Documents D8 and D9 describe the specific NS5A inhibitor PPI-461 to exhibit pan-genotypic antiviral against HCV (see D8, under "Results"; D9, title). Document D8 reports for this specific compound EC50 values for the HCV genotypes 1a and 1b of 0.2 and 0.01 nM and for genotypes 2-7 EC50 values ranging from 0.1-19 nM.

Document D5 states that NS5A inhibitors demonstrate pan-genotypic activity against HCV in general (see D5, page 6354, left column, lines 2-3). A similar statement is found in document D10 (see page 3, under "NS5a Inhibitors").

As is evident from the broad ranges of the EC50 values reported for the specific NS5A inhibitors in documents D4 and D8, the qualification of NS5A inhibitors as pan-genotypic does not imply that these specific NS5A inhibitors, let alone NS5A in general, exhibit effective inhibitory activity against HCV across a wide spectrum of HCV genotypes and mutants within a narrow concentration range that would allow their use for the treatment of HCV without the need for genotyping.

Documents D1 and D4-D10 do therefore not provide the skilled person with any additional information allowing for a reasonable expectation that pibrentasvir would be suitable for treatment of patients infected with HCV irrespective of the specific HCV genotype without the need for genotyping.
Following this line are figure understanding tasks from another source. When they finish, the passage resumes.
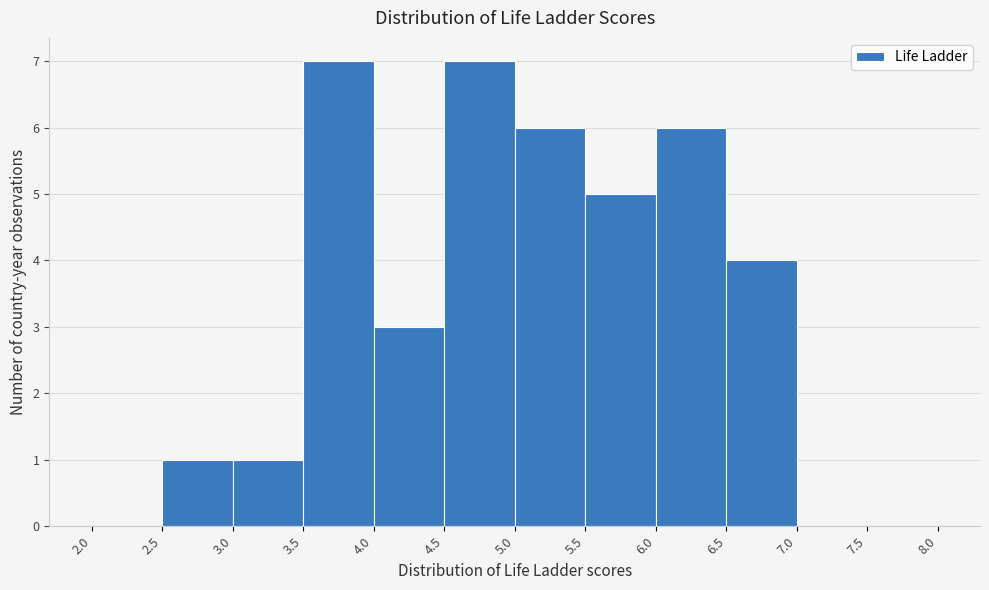

What is the height of the bar covering 4.0 to 4.5 on the x-axis? The values are not printed on the chart, so give them approximately, as read against the axis.

3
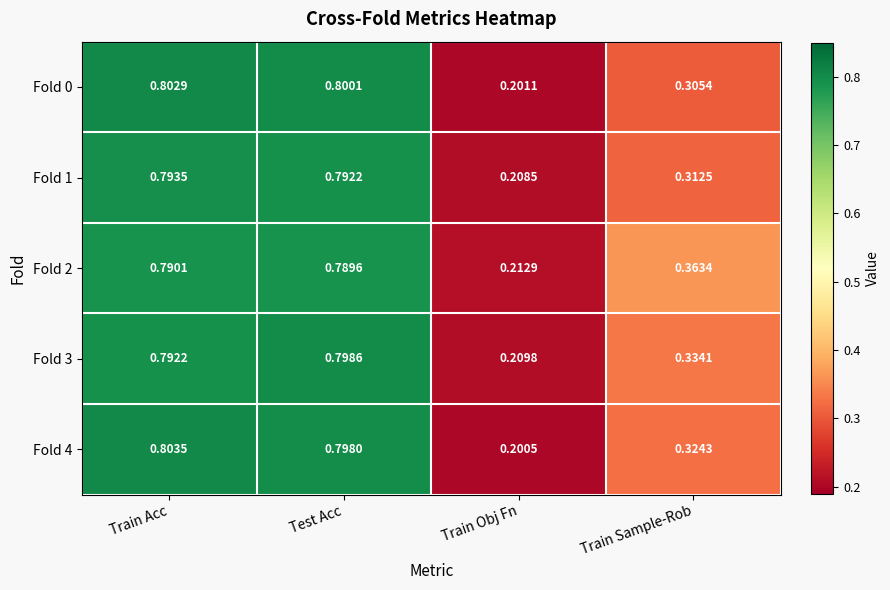

Which series has the largest range (max minus min)?

Fold 4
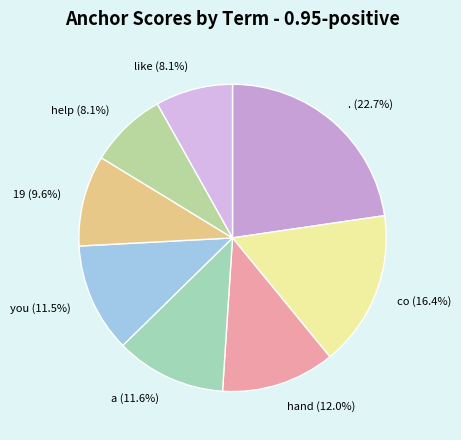

How many slices are in this pie chart?

8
3.4 Accordingly, the Board concludes that the subject-matter of claim 1 of the main request involves an inventive step (Article 56 EPC).

4. Sufficiency - main request

4.1 As pointed out in section 3.2 above the patent credibly discloses on the basis of the quantitatively consistent inhibitory activity of pibrentasvir against HCV genotypes 1-6 and mutants thereof that in the treatment of HCV a suitable dose of pibrentasvir should be effective regardless of the specific genotype of the HCV infection. The Board therefore considers that the patent sufficiently discloses the claimed utility of pibrentasvir in the treatment of HCV regardless of the specific HCV genotype wherein the patient is not genotyped for the treatment.

4.2 The opponent's objection that the patent does not disclose the efficacy of pibrentasvir against the more recently discovered HCV genotype 7 and mutants of the more prevalent HCV genotype 1a, including the problematic Y93H mutant, is not considered convincing for similar reasons as set out in section 3.2 in the context of the assessment of inventive step. In particular, the Board considers that in view of the extensive efficacy data in the patent the opponent has not raised serious doubts concerning the efficacy against HCV genotype 7 or mutants of HCV genotype 1a.

The opponent's further objection that document D3 indicates for the use of pibrentasvir in the treatment of HCV patients in which prior therapy with sofosbuvir had failed a longer duration in case of infection with HCV genotype 3 than in case of infection with HCV genotypes 1-2 and 4-6, and that the treatment of HCV with pibrentasvir therefore still requires genotyping at least for this subgroup of patients, is also not considered convincing for similar reasons as set out in section 3.2 in the context of the assessment of inventive step. In particular, the Board considers that the mere variation in the recommended duration of treatment with an established effective dose of pibrentasvir does not indicate any necessity for the assessment of the specific HCV genotype, because when the effectiveness of the dose is not in question the effective duration of such treatment follows from the observable effects of the treatment on the HCV infection irrespective of the involved specific HCV genotype.

4.3 Accordingly, the Board concludes that the main request complies with the requirement of Article 83 EPC.